Plus tard, le roi Jean de Leyde fit le bonheur des historiens marxistes qui virent en lui l’instaurateur d’un communisme dit primitif : toutes les propriétés foncières appartenaient à la nouvelle communauté, la polygamie était autorisée afin de rétablir l’équilibre démographique entre les sexes (le roi donna l'exemple avec 16 épouses). A noter que la polygamie n’a rien à voir avec l’adultère et la fornication qui sont, comme chacun le sait, condamnés formellement par la Bible. 

Du communisme, il y avait même le totalitarisme le plus sauvage : obligation de re-baptême sinon exil et perte de la maison et des biens restants ; décapitation en place publique d’une épouse du roi Jean, Elisabeth Wandscherer, qui avait osé solliciter de quitter la ville ; destruction iconoclaste d’une magnifique horloge astronomique qui se trouvait dans le déambulatoire de la cathédrale, etc.

Précisons que tous les anabaptistes n’étaient pas des apprentis dictateurs, loin de là. David Jan Joris, autre hollandais anabaptiste, pourtant lui aussi attiré par les thèses eschatologiques et se pensant de la lignée de David, désavoua cette insurrection baptiste.

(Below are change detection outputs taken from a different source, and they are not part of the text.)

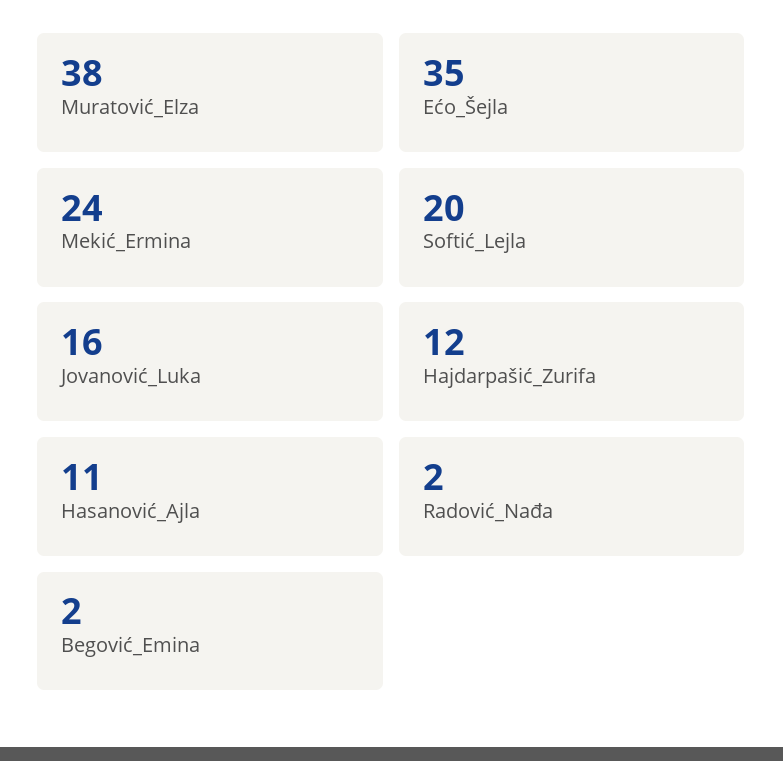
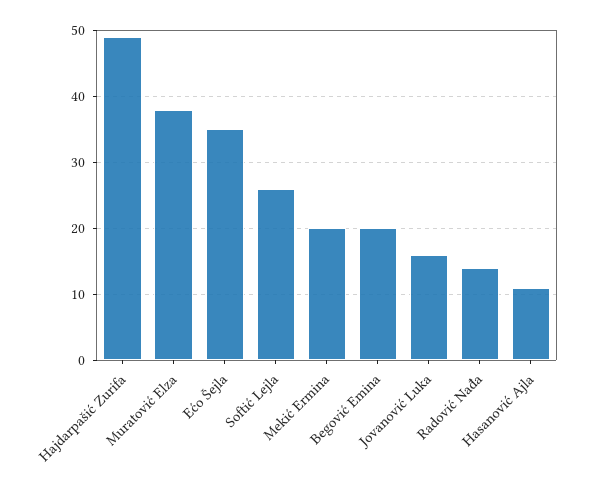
Mekić_Ermina: 24 -> 20
Softić_Lejla: 20 -> 26
Hajdarpašić_Zurifa: 12 -> 49
Radović_Nađa: 2 -> 14
Begović_Emina: 2 -> 20

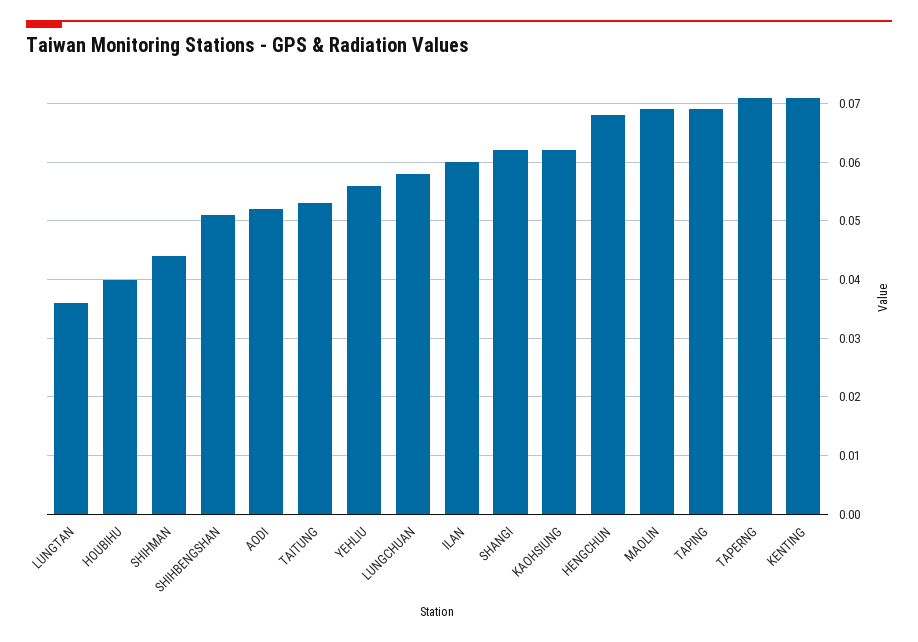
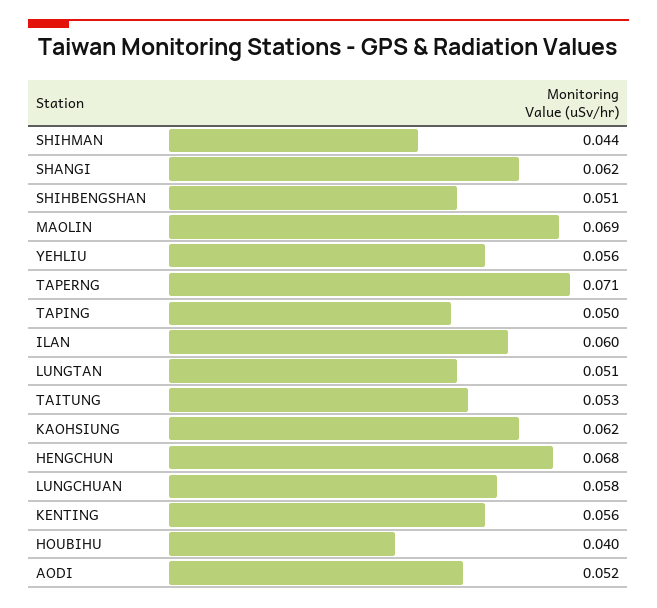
LUNGTAN: 0.035 -> 0.051
TAPING: 0.07 -> 0.05
KENTING: 0.07 -> 0.056

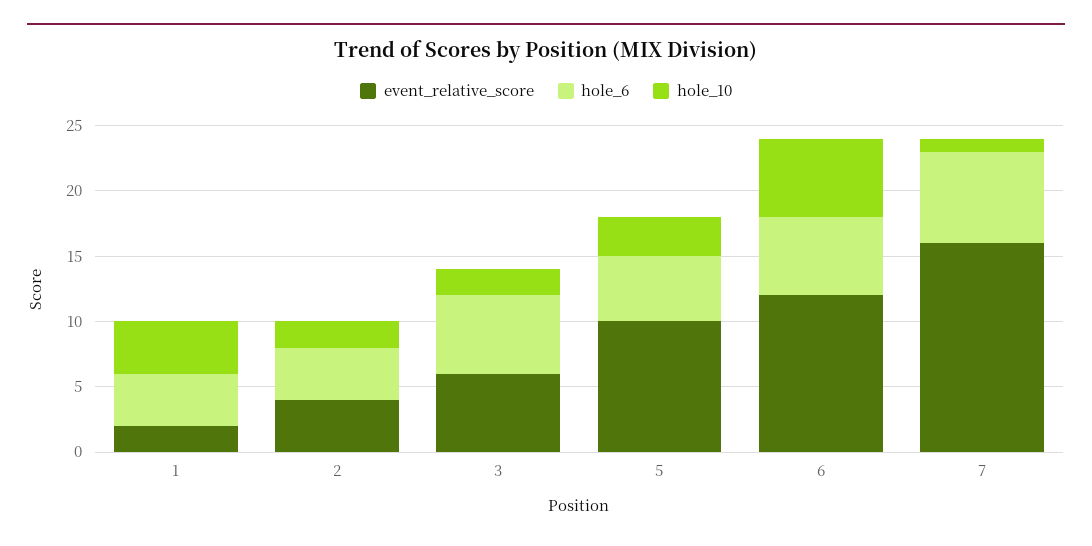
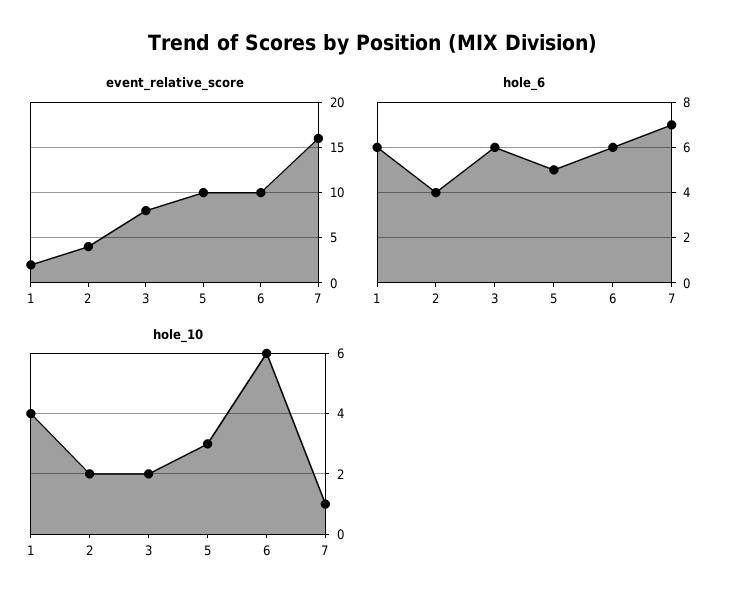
hole_6, 1: 4 -> 6
event_relative_score, 3: 6 -> 8
event_relative_score, 6: 12 -> 10

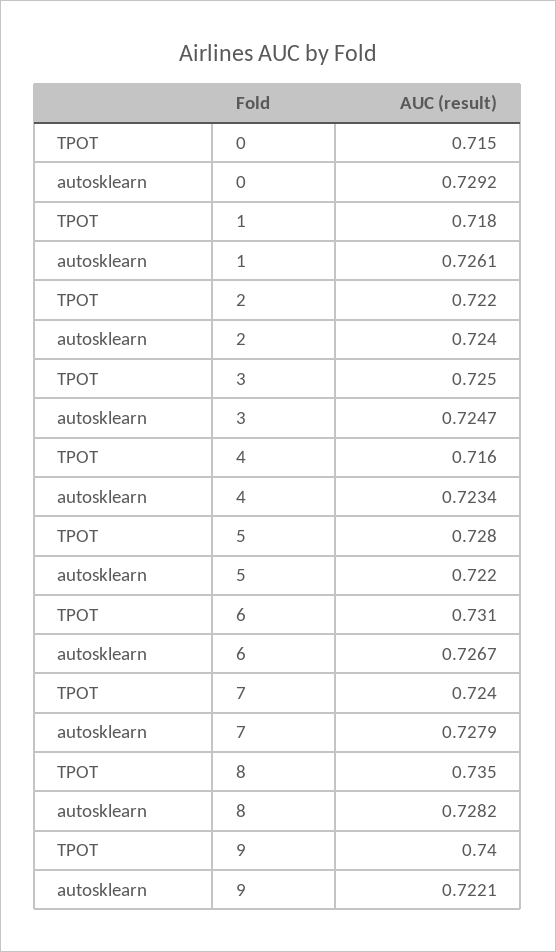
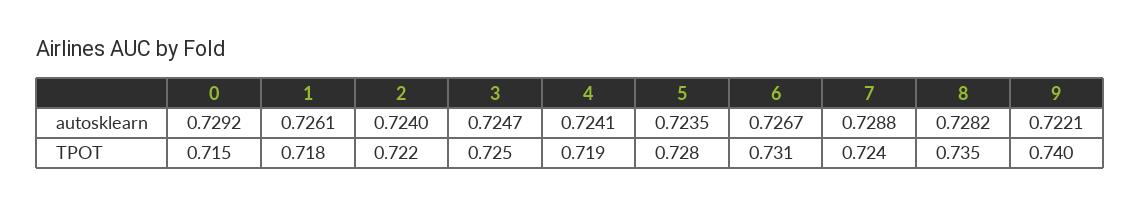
TPOT, 4: 0.716 -> 0.719
autosklearn, 4: 0.7234 -> 0.7241
autosklearn, 5: 0.722 -> 0.7235
autosklearn, 7: 0.7279 -> 0.7288

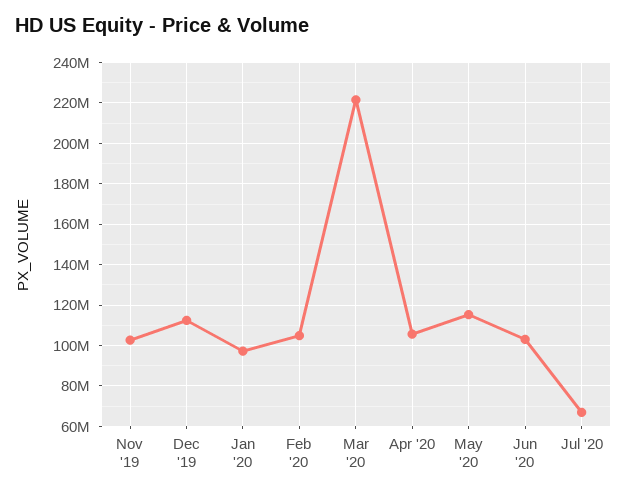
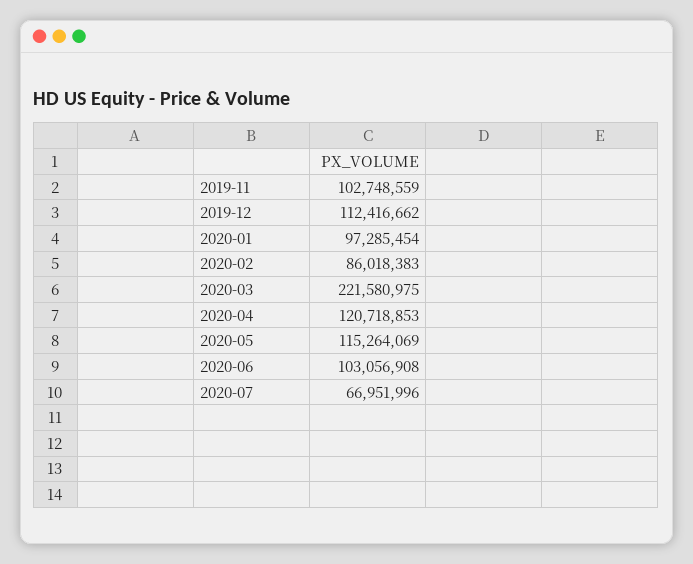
Feb '20: 105000000 -> 86018383
Apr '20: 105000000 -> 120718853

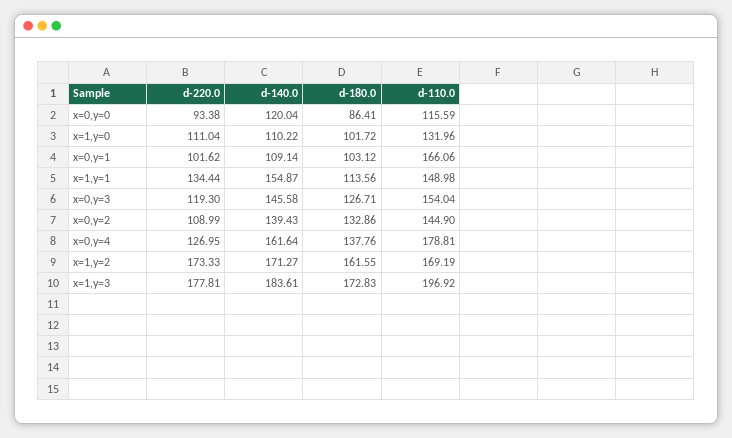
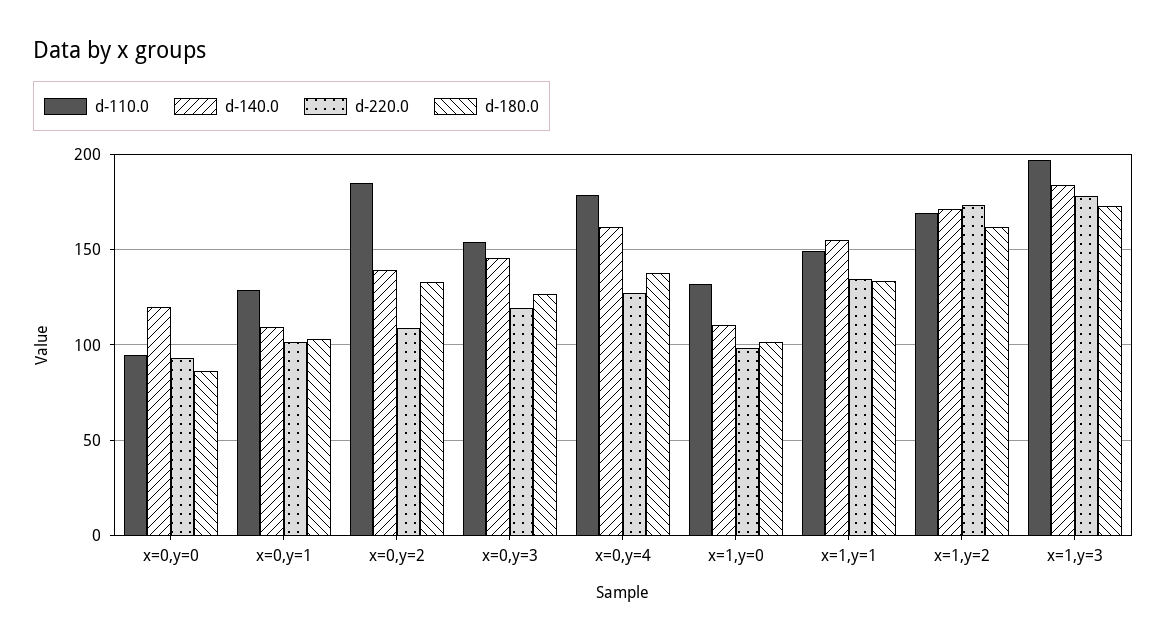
d-110.0, x=0,y=0: 115.59 -> 95
d-220.0, x=1,y=0: 111.04 -> 100
d-110.0, x=0,y=1: 166.06 -> 130
d-180.0, x=1,y=1: 113.56 -> 135
d-110.0, x=0,y=2: 144.9 -> 185

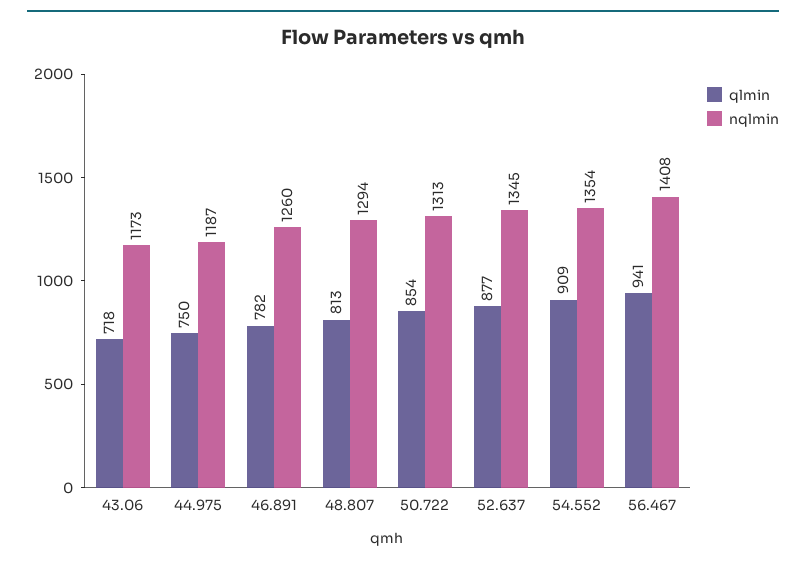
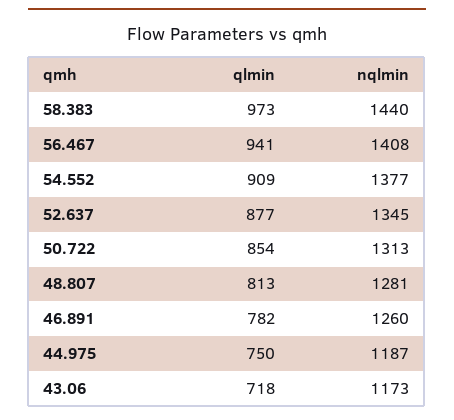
nqlmin, 48.807: 1294 -> 1281
nqlmin, 54.552: 1354 -> 1377
qlmin, 58.383: none -> 973
nqlmin, 58.383: none -> 1440

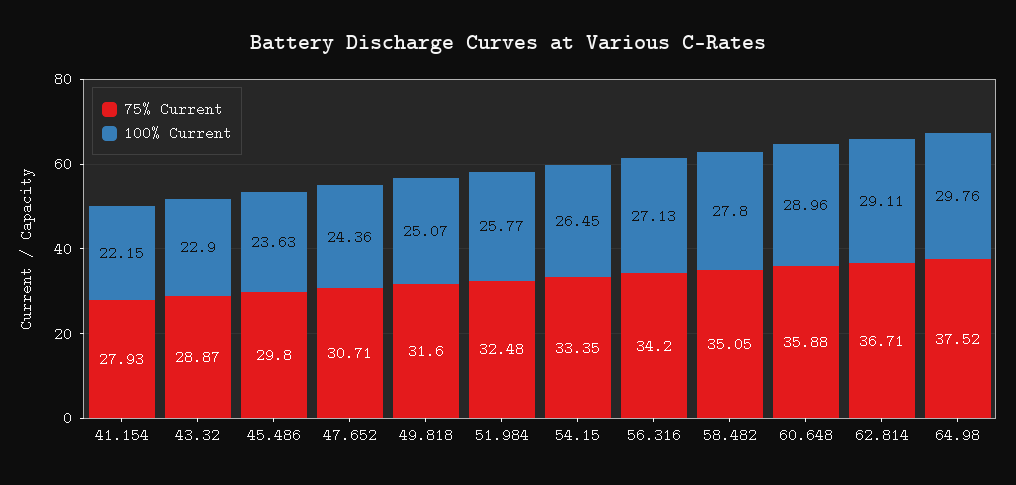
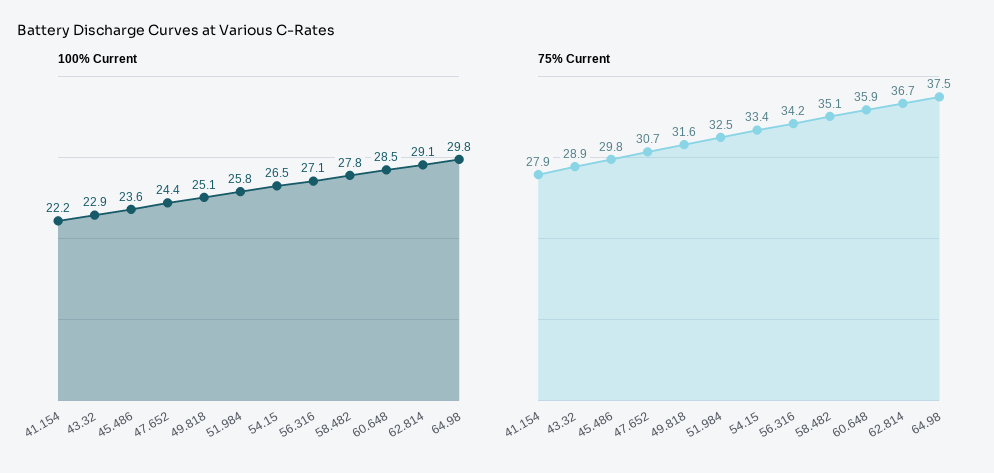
100% Current, 60.648: 28.96 -> 28.5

Nonobstant, avec la " Nouvelle Jérusalem de Münster ", les Hutterites en Moravie (puis exilés en Russie en 1622, et au Dakota du Sud aux Etats-Unis en 1874), les Amish de Pennsylvanie à partir de 1720, etc., les anabaptistes ont eu la bien fâcheuse tendance à constituer des communautés d’élus, si exigeantes au regard des Evangiles interprétés à leur façon qu’elles ont versées carrément dans l’intégrisme. 

L’aventure eschatologique de Münster montre que la théocratie dictatoriale fait partie des rêves politico-religieux de gens convaincus, bien militants d’une cause, avides par ailleurs de pouvoir personnel ; l’islamisme aujourd’hui en reprend résolument le relais.

La bien vertueuse Ong humanitaire américaine des Droits de l’homme (Human Rights Watch HRW) vient d’épingler la France pour avoir renvoyé chez eux (surtout en Algérie) des imams islamistes (une quinzaine depuis 2001, dont celui de Vénissieux qui défraya la chronique en son temps). Il aurait fallu, paraît-il, leur mettre une simple amende afin de leur faire comprendre qu’il ne faut pas dire tout haut en place publique ce qu’ils disent régulièrement et également tout haut en lieu de culte. Selon une dépêche de l'AFP Paris du mercredi 6 juin. 

Vive donc la liberté religieuse (qui a bon dos), même s’il s’agit d’endoctrinement fanatique. 

Une suggestion qui n’engage que moi : on pourrait tout aussi bien leur payer gracieusement un voyage à Saint-Lambert pour qu’ils y contemplent les cages !

Et puis, souvenons nous que c’est en cette église que l’évêque catholique Clément Auguste Graf von Galen prononça des discours courageux contre le racisme et le programme d’euthanasie des handicapés mentaux préconisés par les nazis, mettant en garde les fidèles contre l’adhésion au régime national-socialiste.